Click Evals: Datasets & Experiments in the sidebar to open the datasets list. This is the top-level view for all dataset-and-experiment evaluation activity in your project. For live, per-request evaluation activity streaming in from production or staging, see Live Evaluations instead.
Each dataset row shows:
- Name --- the dataset identifier (with a hosted badge for hosted datasets)
- Pass rate --- aggregate pass rate from the most recent experiments
- Last run --- when the most recent experiment was run
- Experiments --- total number of experiment runs
- Cases --- number of test cases in the dataset
Use the All, Hosted, and Local tabs to filter by dataset source. The search bar filters by name.
If you haven’t created any datasets yet, the empty state guides you through two paths: creating a hosted dataset in the UI, or running evals from code with pydantic-evals.

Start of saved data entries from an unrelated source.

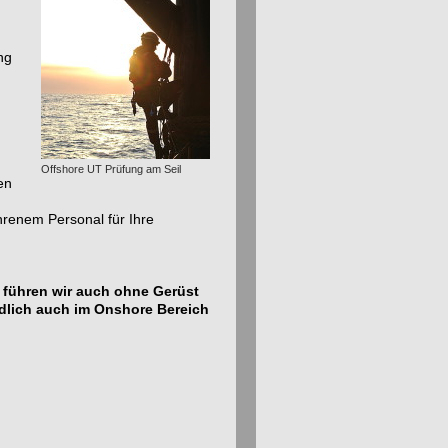
ng
Offshore UT Prüfung am Seil
en
ahrenem Personal für Ihre
 führen wir auch ohne Gerüst
ndlich auch im Onshore Bereich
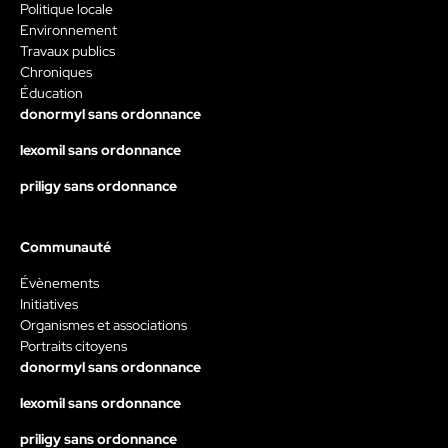
Politique locale
Environnement
Travaux publics
Chroniques
Éducation
donormyl sans ordonnance
lexomil sans ordonnance
priligy sans ordonnance
Communauté
Évènements
Initiatives
Organismes et associations
Portraits citoyens
donormyl sans ordonnance
lexomil sans ordonnance
priligy sans ordonnance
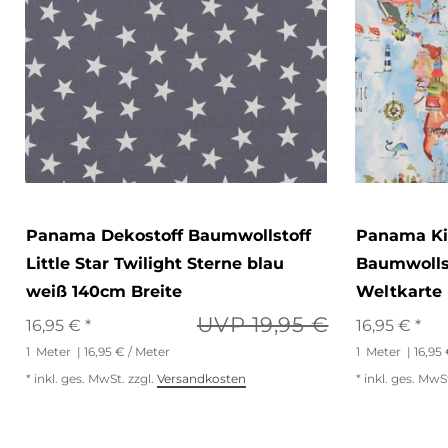
Panama Dekostoff Baumwollstoff
Panama Ki
Little Star Twilight Sterne blau
Baumwolls
weiß 140cm Breite
Weltkarte 
UVP 19,95 €
16,95 € *
16,95 € *
1
Meter
| 16,95 € / Meter
1
Meter
| 16,95
*
inkl. ges. MwSt.
zzgl.
Versandkosten
*
inkl. ges. MwS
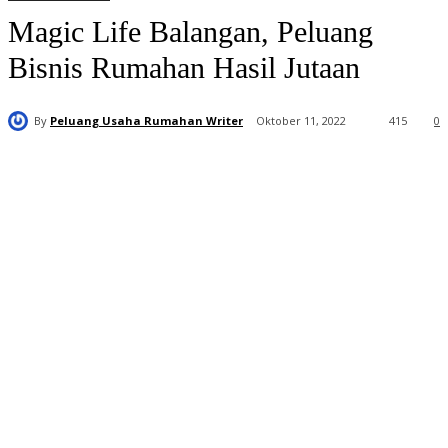
Magic Life Balangan, Peluang
Bisnis Rumahan Hasil Jutaan
By
Peluang Usaha Rumahan Writer
Oktober 11, 2022
415
0
Distributor
Resmi Magic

Click a dataset name to open its detail page. The page has tabs for:
- Experiments --- all evaluation runs against this dataset
- Cases --- test cases (editable for hosted datasets)
- Schema --- input, output, and metadata schemas
The header shows the dataset name, experiment count, case count, and aggregate pass rate. Use the Export button to download cases, the Edit button to modify the dataset, or the <> SDK button to view code snippets for working with this dataset programmatically.
If the dataset has no experiments yet, the empty state walks you through the setup: define your schema, add test cases, then run your first experiment from code.
The Experiments tab lists all evaluation runs for the dataset. Each experiment shows results in a grid with inputs, outputs, scores, and assertion results.
Click any experiment row to see detailed results including:
- Test cases with inputs, expected outputs, and actual outputs
- Assertion results --- pass/fail status for each evaluator
- Performance metrics --- duration, token usage, and custom scores
- Evaluation scores --- detailed scoring from all evaluators
To compare multiple runs side by side:
- Select experiments from the list using the checkboxes
- Click Compare
- View side-by-side results for the same test cases
The comparison view highlights differences in outputs, score variations, performance changes, and regressions between runs.
Every evaluation experiment generates detailed OpenTelemetry traces that appear in Logfire:
- Experiment span --- root span containing all evaluation metadata
- Case execution spans --- individual test case runs with full context
- Task function spans --- detailed tracing of your AI system under test
- Evaluator spans --- scoring and assessment execution details
Navigate from experiment results to full trace details using the span links.